Excerpt>
******
3. The cardiac stimulating apparatus as recited in claim 1, wherein the linear prediction means further includes a means for auto-regressive analysis of the preconditioned accelerometer energy signal using algorithms selected from the group consisting of Levinson and Yule-Walker.
4. The cardiac stimulating apparatus as recited in claim 1, wherein said microprocessor-based controller includes a means for identifying, from the signal transmitted by the accelerometer, a time of physical inactivity.
5. The cardiac stimulating apparatus as recited in claim 1, wherein the dual chamber cardiac pacer functions in a pacing mode selected from the group consisting of A-V pacing, V-V pacing and A-A pacing.
6. The cardiac stimulating apparatus as recited in claim 5, wherein the A-V pacing mode is selected from the group consisting of AR-VR pacing, AR-VL pacing, AL-VR pacing, AR-
VRL pacing, AL-VRL pacing, and AL-VL pacing.
******
Repeat word for word the portion of the patent claims that opens with the words containing "4. The cardiac" and closes with "and AL-VL pacing.". Rely only on the patent claims to complete this work.
******
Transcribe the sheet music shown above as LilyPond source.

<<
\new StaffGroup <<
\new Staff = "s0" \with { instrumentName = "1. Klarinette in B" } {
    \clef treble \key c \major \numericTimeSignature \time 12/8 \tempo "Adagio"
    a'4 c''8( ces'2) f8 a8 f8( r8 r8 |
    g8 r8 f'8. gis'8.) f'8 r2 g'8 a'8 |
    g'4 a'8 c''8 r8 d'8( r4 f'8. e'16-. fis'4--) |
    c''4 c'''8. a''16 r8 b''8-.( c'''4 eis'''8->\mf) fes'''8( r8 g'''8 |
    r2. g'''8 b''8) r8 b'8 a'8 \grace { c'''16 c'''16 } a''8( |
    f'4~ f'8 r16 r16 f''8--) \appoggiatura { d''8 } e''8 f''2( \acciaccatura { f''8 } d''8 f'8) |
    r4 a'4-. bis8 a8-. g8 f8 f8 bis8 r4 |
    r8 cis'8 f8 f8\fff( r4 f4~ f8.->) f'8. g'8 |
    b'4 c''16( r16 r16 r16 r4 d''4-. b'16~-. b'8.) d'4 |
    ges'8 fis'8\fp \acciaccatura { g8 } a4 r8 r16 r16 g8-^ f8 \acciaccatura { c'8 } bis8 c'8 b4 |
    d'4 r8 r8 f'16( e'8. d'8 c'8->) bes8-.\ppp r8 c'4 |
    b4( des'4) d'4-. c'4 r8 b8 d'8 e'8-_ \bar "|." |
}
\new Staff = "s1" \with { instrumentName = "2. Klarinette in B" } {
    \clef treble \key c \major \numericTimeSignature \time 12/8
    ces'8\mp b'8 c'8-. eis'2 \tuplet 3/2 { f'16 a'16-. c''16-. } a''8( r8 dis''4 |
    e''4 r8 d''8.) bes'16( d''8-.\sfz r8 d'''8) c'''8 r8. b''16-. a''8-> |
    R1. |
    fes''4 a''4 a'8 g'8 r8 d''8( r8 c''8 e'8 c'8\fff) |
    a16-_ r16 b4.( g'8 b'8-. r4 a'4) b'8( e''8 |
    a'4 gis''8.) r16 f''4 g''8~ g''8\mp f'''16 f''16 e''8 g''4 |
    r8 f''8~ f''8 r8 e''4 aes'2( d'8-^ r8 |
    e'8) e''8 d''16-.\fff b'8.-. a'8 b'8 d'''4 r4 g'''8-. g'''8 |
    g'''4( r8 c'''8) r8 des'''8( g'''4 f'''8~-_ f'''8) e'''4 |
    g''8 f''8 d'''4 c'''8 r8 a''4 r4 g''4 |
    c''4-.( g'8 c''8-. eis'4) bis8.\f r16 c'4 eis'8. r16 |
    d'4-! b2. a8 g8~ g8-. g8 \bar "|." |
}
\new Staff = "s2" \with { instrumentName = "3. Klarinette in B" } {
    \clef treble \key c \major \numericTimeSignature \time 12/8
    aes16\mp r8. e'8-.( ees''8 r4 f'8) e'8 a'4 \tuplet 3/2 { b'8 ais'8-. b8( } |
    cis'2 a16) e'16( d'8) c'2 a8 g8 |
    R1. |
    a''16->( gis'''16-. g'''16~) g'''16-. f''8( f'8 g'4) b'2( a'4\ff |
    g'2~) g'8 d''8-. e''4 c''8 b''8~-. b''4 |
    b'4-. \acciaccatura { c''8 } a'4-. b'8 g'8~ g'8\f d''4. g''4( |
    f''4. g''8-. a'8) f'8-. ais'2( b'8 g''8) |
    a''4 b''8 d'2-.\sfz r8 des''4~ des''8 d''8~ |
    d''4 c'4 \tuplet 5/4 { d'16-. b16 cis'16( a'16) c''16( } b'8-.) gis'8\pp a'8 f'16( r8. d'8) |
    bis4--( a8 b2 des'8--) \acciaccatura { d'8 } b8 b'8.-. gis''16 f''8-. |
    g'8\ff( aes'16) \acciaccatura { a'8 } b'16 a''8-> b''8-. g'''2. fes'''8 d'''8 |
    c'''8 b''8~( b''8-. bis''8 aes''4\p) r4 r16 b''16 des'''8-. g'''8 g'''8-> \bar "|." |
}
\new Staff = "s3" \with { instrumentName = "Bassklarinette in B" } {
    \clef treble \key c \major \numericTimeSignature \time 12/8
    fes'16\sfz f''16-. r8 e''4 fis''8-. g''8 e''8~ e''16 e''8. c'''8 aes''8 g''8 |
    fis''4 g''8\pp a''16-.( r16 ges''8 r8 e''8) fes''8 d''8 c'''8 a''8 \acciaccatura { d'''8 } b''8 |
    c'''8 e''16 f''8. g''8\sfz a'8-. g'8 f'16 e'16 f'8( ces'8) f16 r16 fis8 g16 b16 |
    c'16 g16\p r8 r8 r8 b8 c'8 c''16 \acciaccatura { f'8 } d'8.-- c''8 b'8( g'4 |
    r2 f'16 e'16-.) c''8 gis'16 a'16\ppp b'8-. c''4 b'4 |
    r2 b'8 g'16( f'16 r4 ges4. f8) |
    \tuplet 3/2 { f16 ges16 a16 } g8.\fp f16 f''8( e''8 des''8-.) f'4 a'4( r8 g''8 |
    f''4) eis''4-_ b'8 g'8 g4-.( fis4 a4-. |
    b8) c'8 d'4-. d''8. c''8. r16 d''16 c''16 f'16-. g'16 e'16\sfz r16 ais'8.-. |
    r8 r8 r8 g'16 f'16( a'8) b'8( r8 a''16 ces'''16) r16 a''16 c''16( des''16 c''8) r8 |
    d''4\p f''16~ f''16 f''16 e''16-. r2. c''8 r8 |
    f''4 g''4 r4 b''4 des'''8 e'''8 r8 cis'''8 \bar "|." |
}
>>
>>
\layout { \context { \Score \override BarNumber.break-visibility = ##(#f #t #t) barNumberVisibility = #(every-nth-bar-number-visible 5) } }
******
Answer to this problem>
4. The cardiac stimulating apparatus as recited in claim 1, wherein said microprocessor-based controller includes a means for identifying, from the signal transmitted by the accelerometer, a time of physical inactivity.
5. The cardiac stimulating apparatus as recited in claim 1, wherein the dual chamber cardiac pacer functions in a pacing mode selected from the group consisting of A-V pacing, V-V pacing and A-A pacing.
6. The cardiac stimulating apparatus as recited in claim 5, wherein the A-V pacing mode is selected from the group consisting of AR-VR pacing, AR-VL pacing, AL-VR pacing, AR-
VRL pacing, AL-VRL pacing, and AL-VL pacing.